During the rut, hunters try to imitate the nasal bawling of a cow moose and the coughing bellow of a responding bull to draw the moose into shooting range. Moose are not normally a far ranging species and without protection, local populations may be quickly depleted because of easy access by hunters.
Is That a Bull, a Cow, or a Calf?
Identifying moose with reliability requires practice and experience. Carry binoculars; they are an important tool in moose identification.
Usually, you will first see a moose in the bush at a distance. It will appear as a brown-black shape. Be cautious though, since what you think is a moose may be a stump, a building, or even a person. While it is generally true that bulls tend to have dark blackish brown bodies while the cows are lighter in colour, colour is a poor indicator of sex and you will have to look more closely at other features.
Size - If there are several moose in sight at the same time, the size of the animals can give you clues to their age and sex. When two or more large moose are seen together, they are usually adults. One large animal with one or two noticeably smaller moose usually indicates a cow with a single calf or twin calves. Calves are usually five months old in October and are obviously smaller than adults. Sometimes a smaller moose with an adult cow in the fall is a yearling rather than a calf. These moose must be observed more closely using some of the techniques described below before a positive identification can be made.
Head Shapes - A moose calf’s head is much shorter in profile than that of an adult. In addition, most adults tend to have overhanging, bulbous noses. Calves often have smaller, more finely featured noses. Calf ears appear smaller in proportion to the head than do those of adults. Calf faces, viewed head-on, appear more triangular and pointed than do those of adults.
Behaviour - Behaviour can also give you some clues about whether the smaller moose in a group is a calf or a yearling. When a cow with one or two calves is disturbed, the calves will move towards the cow and sometimes touch noses with her before closely following behind her as the cow moves away. Yearlings are much less dependent on the cow and are less likely to move near the cow or trail closely behind.
Body Shape - The body shape of calves is different than that of adults. Adults look more or less rectangular, while calves are almost square. The hump over the calf’s shoulders may appear more pointed than that of an adult. Calf moose appear to have more leg length than body, and their hindquarters appear more slender than those of an adult.

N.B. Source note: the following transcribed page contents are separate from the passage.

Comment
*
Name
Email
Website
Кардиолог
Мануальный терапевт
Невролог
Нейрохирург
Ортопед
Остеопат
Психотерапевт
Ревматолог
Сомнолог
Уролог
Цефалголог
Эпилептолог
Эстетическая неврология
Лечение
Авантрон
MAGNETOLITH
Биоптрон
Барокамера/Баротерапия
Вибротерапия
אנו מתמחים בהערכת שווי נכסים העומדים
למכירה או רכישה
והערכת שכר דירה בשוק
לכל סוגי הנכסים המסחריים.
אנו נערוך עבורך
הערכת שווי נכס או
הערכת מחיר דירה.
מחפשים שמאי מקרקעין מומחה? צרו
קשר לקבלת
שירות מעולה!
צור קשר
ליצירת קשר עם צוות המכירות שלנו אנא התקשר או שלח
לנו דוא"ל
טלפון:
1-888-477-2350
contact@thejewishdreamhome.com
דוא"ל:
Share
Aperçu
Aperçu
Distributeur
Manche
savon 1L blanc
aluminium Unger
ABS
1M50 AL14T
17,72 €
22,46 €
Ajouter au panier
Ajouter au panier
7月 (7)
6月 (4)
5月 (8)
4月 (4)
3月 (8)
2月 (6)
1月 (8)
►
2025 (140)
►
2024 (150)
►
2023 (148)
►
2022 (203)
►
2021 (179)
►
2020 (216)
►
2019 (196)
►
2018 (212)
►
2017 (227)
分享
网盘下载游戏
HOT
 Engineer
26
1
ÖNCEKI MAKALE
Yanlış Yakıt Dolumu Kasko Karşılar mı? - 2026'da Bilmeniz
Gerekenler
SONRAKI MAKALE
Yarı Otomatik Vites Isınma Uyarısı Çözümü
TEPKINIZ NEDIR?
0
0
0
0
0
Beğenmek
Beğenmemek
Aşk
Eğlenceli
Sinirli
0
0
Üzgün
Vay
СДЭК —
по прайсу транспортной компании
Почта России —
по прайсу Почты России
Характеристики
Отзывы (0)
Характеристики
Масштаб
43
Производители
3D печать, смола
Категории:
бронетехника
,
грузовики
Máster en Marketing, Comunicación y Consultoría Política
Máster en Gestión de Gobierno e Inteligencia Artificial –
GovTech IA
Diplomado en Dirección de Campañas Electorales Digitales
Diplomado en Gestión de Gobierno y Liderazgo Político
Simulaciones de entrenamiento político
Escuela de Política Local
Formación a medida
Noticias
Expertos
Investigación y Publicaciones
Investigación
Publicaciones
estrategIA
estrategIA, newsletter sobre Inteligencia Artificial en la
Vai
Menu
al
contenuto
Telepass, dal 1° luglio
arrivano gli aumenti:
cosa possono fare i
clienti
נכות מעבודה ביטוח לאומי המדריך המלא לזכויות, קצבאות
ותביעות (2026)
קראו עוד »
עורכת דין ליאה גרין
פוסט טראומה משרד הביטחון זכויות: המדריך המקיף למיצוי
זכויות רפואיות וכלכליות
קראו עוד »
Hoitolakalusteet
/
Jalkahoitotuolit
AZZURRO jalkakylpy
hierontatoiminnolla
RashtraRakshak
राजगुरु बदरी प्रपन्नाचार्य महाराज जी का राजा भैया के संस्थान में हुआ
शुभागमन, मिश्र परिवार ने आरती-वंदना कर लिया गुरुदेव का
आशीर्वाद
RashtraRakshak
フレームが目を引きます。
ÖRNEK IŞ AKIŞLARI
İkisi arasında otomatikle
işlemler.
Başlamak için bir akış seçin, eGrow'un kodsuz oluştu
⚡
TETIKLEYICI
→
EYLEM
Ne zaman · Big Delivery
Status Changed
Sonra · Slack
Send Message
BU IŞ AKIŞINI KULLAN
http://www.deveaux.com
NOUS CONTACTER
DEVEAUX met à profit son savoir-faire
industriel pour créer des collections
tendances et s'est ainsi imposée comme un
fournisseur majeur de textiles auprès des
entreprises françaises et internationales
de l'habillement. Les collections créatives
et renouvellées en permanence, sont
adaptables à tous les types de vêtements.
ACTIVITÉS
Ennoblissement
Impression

Antlers - The presence of one or both antlers guarantees that the animal is an adult bull, since male calves possess only small bumps where their antlers will start growing next year. Yearling bulls will have only small spikes for antlers that may be difficult to see because they may be hidden behind the ears. Take extra time to examine for small antlers.
Nose Bridge - The nose bridge is the central one-third of the head located between the snout and the forehead. In bulls older than yearlings, there may be a noticeable contrast between the nose bridge, which is often dark brown to blackish in colour, and the lighter brown forehead. A light coloured nose bridge, usually showing little or no contrast with forehead colouration, indicates the likelihood of an adult cow during the fall. This technique is not completely reliable for sexing yearling moose, nor should it be used to sex calves, as there is much variation in facial colouration. The nose bridge should never be used as a single identifying feature, but is useful when combined with other features.
Moose Bells - The size and shape of the moose bell, the hair covered skin hanging under the throat, may give some clues to age and sex. Mature bulls often display a large prominent sack-shaped bell. This type of bell may also have a narrow rope-like section of varying length attached. If you see a large “dewlap” you are probably looking at a mature bull, but if it is smaller it could be either a younger bull, a cow of any age, or even a calf.
Vulva Patch - Female moose usually have a vulva patch, a triangular patch of light brown to whitish hair under the tail and extending towards the anus. This may become more visible as the animal becomes more mature. This feature is rarely seen on male moose. Be careful not to mistake dried grass or vegetation as the vulva patch.